French aviators had warned their commanders of the strength – indeed, near-impregnability – of the German position, but they were ignored. The attackers pressed forward in two vast columns, between the Forêt de Cremecy and the Forêt de Bride. Here was a battle that is today little known, yet was awesome in its scale and character.
General Noel de Castelnau

Behind this killing ground lay the hamlet of Fontaine Saint-Barbe. This became a casualty-clearing station for the French, though the medical facilities were overwhelmed.
On the night of the 20th, Castelnau, who was furious with his subordinates, ordered a full retreat, fifteen miles back inside France to the Meurthe river and the heights known as the Grand Couronné of Nancy, which protected that city.

Joffre had repeatedly told the commanders of his right flanks that their job was to tie down the maximum German forces, rather than to win the war, which would be contrived by his centre, and further north toward the Ardennes.
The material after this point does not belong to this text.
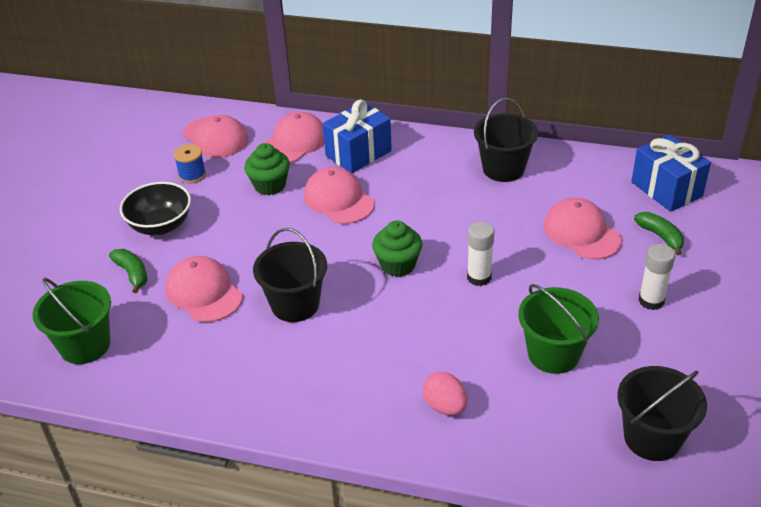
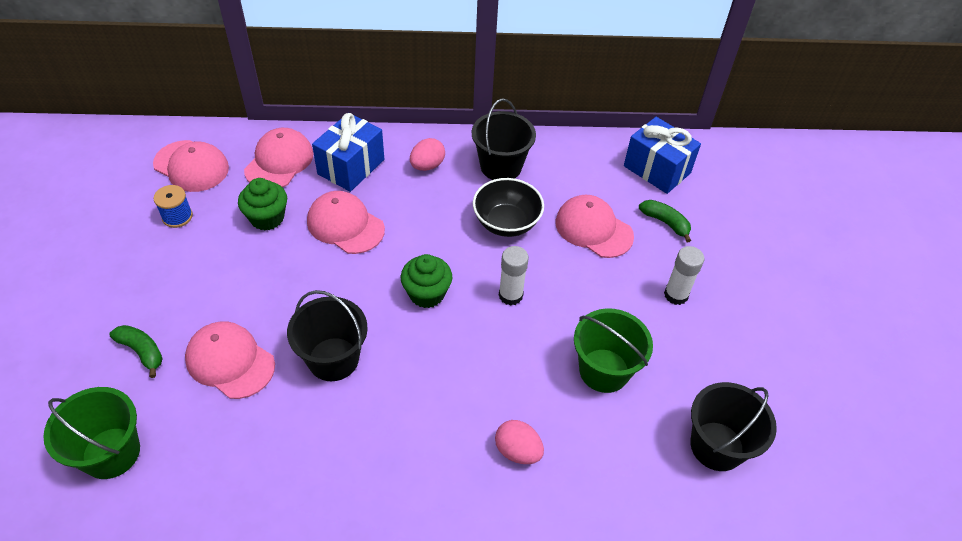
camera: 20 degrees left, 10 degrees up
(160, 225) = (158, 285): black bowl -> black bowl (506, 223)
(431, 160) = (427, 166): none -> pink egg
If this was so, it is extraordinary that he accepted such huge losses in pursuit of secondary objectives. Yet during those early days, the French disaster at Morhange was matched elsewhere. The slaughter in Alsace-Lorraine represented only one part of Joffre’s disastrous achievement. Even as it unfolded, elsewhere along the front other French armies were suffering still bloodier fates in piecemeal encounters with the Germans. The most northerly, Gen. Charles Lanrezac’s Fifth, was a quarter of a million men strong. They advanced into Belgium, up the Meuse past Sedan and Mezières as far as Dinant, before meeting the Germans. One of the regiments collapsing into exhausted sleep on the streets of Dinant on the night of 14 August, contained a certain Lt. Charles de Gaulle.  

A stream of reports were reaching Joffre - from French airmen and from intelligence officers - that large forces of Germans were crossing the front northwards, towards his left flank. The Belgians also described enemy masses crossing their country in long, grey-green columns. This merely led Joffre to the conclusion that since Moltke’s forces – whose overall numbers he much underestimated – were so strong on both flanks, they must be weak in the centre. Instead of focusing on the northern threat, the commander-in-chief pressed France’s own, supposedly decisive, thrust into Luxembourg and southern Belgium through the Ardennes. On 21 August he gave the order – among the most fateful in French history – for nine corps of Third and Fourth Armies to attack between Charleroi and Verdun, while the Fifth did likewise on the Sambre.

Thus, they unleashed a series of murderous – and, on the French side, disastrously ill-coordinated – encounter battles across a sixty-mile front. The fighting on this one day, the 22nd, cost the French army 27,000 men killed, in addition to wounded and prisoners in proportion. This was a much larger loss than the British suffered on 1 July 1916, first day of the battle of Somme, which is often wrongly cited as the First World War’s high blood mark.

Ruffey’s third army pulled back across the Meuse on 26th August and began slowly to retreat on the entrenched camp of Verdun. After the French retreated, the Germans conducted another orgy of violence against civilians, murdering 122 people in Rossignol on 26 August.

Langle’s fourth army had a more troubled retreat, as it had further to trouble and was continuously engaged with Wurtenburg’s Fourth Army. On the 25th, after the failure of its Ardennes offensive it was still east of the Meuse, between Mezieres and Montmady.  Langle was gradually able to pull back towards Paris, so that by 29th August he was on a line Buzancy-Rethel, and next day he was crossing the Aisne. By early September, the French 4th Army was astride the upper Marne, among the Champagne wolds, just south of Joffre’s old HQ at Vitry-le Francois.